Indian authorities aren’t keen to have others see what that looks like. Though they have pledged to begin easing the lockdown in coming days, foreign journalists are barred from Kashmir.
Even in Jammu, signs of the government chokehold remain. Soldiers and heavily armed police stand every few dozen metres on roadsides, some at posts next to mounted rifles pointing at oncoming traffic. Though mobile phone service has been restored, mobile internet remains completely black.
Kashmiris here are hesitant to criticize the government. Muslims in India have been attacked under Mr. Modi, but “these things take place in every country. In America, sometimes white men attack black men,” said Hilam Sanaie, founder of Al-Hilal International School, an Islamic boarding institution.

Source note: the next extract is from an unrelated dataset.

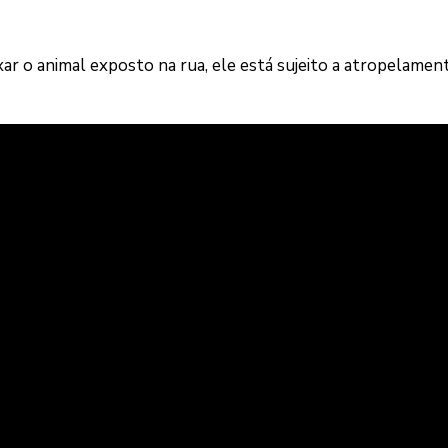
xar o animal exposto na rua, ele está sujeito a atropelamen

Fear nonetheless ripples through the city’s Muslim community. With their home now under the control of the central government, there is worry that outsiders will move in, seizing jobs and bringing crime. “They feel that if people come here, our women won’t be safe,” Mr. Sanaie said.
Naveeda Rehman, a Kashmiri woman in Jammu, speaks darkly about the direction India is taking. “I don’t feel like it’s a democratic country any more, because we can’t ask for what we want,” Ms. Rehman said. And if India is indeed one, “why is only one religion being targeted?” she asked.
“A terrorist is someone who spreads fear,” she says. “These days, who is the one spreading terror?”